Messi – River Plate, retour sur une polémique

Les faits

Après la finale du mondial des clubs opposant le club espagnol du FC Barcelone au club argentin de River Plate, la vedette argentine Lionel Messi a été prise à partie par une bande de supporters du club de Buenos Aires à l’aéroport Narita de Tokyo. Messi a été insulté et victime de crachats venant manifestement de barras bravas du River. Luis Enrique coach du club blaugrana et son coéquipier Luis Suarez sont intervenus pour apaiser les tensions. Javier Mascherano un ancien de River a été le sujet de multiples insultes. Rodolfo d’Onofrio, le président du Club Atletico de River Plate a condamné ses idiots qui ont agressé la star du club catalan et présenté ses excuses à Messi – Fin de l’histoire – en apparence. Cet épisode qui peut être mis sur le compte de la déception du moment des supporteurs argentins est révélateur du climat qui a régné durant cette rencontre et des rapports qu’entretient la vedette du Barca avec son pays d’origine et le football espagnol avec ses anciennes colonies.

 

Aigreur ibérique

Outre le fait que Messi soit opposé à un des clubs les plus populaires d’Argentine, un problème récurrent est venu se greffer lors de cette confrontation. Dès les années quarante, le club de River Plate rayonnait sur le monde par son jeu, ses joueurs, son stade Monumental alors que le club catalan à l’image du football espagnol se trouvait encore dans le cul-de-basse-fosse de l’histoire du football. Dès les années vingt, le football est culture en Argentine. Il n’est qu’un divertissement en Espagne, car à l’exception du club du Betis Balompié, le football ibérique applique une forme de ségrégation sociale. Le football ibérique ne s’est jamais remis de ce déficit culturel qu’il traine encore avec aigreur à l’image des médias et des élites qui dirigent le football espagnol.

Les représentants de la presse espagnole ont chargé les supporteurs du club argentin, mais les faits décrits par les médiats ibériques ont rapidement été contredits par l’ensemble des personnes présentes au moment des faits. Messi a fait l’objet d’un crachat et d’insulte venant d’une seule personne et Mascherano a été la cible d’un hinchas ulcéré par son attitude envers les milliers de fans de River qui ont enchanté les habitants de Yokohama et Tokyo durant leur séjour. Le football espagnol a grandi depuis des années, mais ses élites sont restées  à l’écart de cette progression cloisonnée dans des ressentiments et des aigreurs qui n’ont plus lieu d’être.

 

Messi et l’Argentine

Ce n’est pas la première fois que Messi est chahuté par des supporteurs argentins. Lors d’un séjour dans sa ville d’origine Rosario, un fan du club de Rosario Central lui avait administré une claque. C’est un fait Messi est loin de faire l’unanimité en Argentine. Bien de grands joueurs argentins n’ont jamais eu à se plaindre du comportement de supporters violents pour avoir joué pour un club rival. L’identification au maillot est une valeur première non négociable pour la totalité des hinchadas du pays. La pulga est étranger à tout cela. Messi n’a jamais été en mesure de régler le passif qui l’oppose à son pays d’origine. Déraciné, produit du nomadisme jet line, le lutin de Rosario à laisser derrière lui son club de Newell’s pour des centaines de milliers d’euros proposer à son père.

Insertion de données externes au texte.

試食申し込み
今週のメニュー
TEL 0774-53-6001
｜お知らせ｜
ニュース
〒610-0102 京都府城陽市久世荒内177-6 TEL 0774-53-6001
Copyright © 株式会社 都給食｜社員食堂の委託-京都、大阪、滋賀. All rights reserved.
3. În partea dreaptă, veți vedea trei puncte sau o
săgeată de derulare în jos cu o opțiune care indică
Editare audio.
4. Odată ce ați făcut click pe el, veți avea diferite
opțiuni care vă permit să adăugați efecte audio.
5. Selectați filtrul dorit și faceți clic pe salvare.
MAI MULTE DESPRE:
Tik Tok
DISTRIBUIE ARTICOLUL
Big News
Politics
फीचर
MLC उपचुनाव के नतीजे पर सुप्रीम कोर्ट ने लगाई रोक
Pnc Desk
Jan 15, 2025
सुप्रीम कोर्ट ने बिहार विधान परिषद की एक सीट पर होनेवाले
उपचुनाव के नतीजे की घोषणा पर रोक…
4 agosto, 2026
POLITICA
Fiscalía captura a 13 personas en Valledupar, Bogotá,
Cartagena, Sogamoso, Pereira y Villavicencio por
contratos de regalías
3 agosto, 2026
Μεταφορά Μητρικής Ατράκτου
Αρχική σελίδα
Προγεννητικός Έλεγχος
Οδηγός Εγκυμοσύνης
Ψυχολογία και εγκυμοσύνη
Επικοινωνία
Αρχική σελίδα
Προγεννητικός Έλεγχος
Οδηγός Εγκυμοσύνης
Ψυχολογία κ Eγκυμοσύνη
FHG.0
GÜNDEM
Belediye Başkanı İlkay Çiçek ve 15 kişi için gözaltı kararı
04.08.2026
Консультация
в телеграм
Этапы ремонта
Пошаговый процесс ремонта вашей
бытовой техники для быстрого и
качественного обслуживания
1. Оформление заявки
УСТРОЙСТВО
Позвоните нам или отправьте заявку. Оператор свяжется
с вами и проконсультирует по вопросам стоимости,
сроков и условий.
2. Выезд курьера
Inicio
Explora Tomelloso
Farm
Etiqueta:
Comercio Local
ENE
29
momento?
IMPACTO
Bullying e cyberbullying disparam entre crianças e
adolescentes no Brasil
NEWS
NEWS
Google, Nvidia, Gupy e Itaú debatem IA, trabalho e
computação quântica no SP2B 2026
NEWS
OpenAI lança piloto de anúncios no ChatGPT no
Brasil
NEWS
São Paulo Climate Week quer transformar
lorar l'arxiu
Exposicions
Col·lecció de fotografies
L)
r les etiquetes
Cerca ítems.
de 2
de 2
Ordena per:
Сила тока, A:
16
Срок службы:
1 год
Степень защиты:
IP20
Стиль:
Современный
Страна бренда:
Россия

Après avoir ouvert le score le tout entaché par une faute de main, le joueur s’est excusé envers les supporters de River. Après la fin de la rencontre, le gentil Léo s’est rendu dans le vestiaire des Millonarios et a posé pour un selfie avec le maillot de River sur les épaules avec l’intendant du club, Pichi Quiroga. C’est une coquetterie supplémentaire de Messi pour tenter de se faire apprécier de ses compatriotes après avoir émis le souhait de finir sa carrière dans son club de Newell’s.

De par son statut, la pulga à condamner le football argentin à une double peine. Il n’a jamais été en mesure de se fondre dans une culture collective qui n’est pas la sienne. Propulser pour être le nouveau sauveur de la nation, alors que le football argentin a un besoin urgent d’une sélection construite sur le collectif et le sacrifice.

Le football argentin de par la diversité de son jeu et de ses clubs est doté d’une culture football unique au monde, il peut vivre sans l’apport de Messi, mais il reste englué depuis trop longtemps dans des affaires de corruptions au niveau de ses élites, malgré une suite de déception, Adidas va encore jouer de tout son poids pour imposer sa vedette envers et contre tout. Messi, c’est l’histoire d’un joueur qui s’est détaché de son pays d’origine préférant les promesses émises par l’ancienne autorité coloniale. Personne ne condamne Messi pour avoir choisi, mais Il serait tant pour lui d’assumer une bonne fois pour tout son acte, c’est le seul service qu’il peut rendre au football argentin tout entier.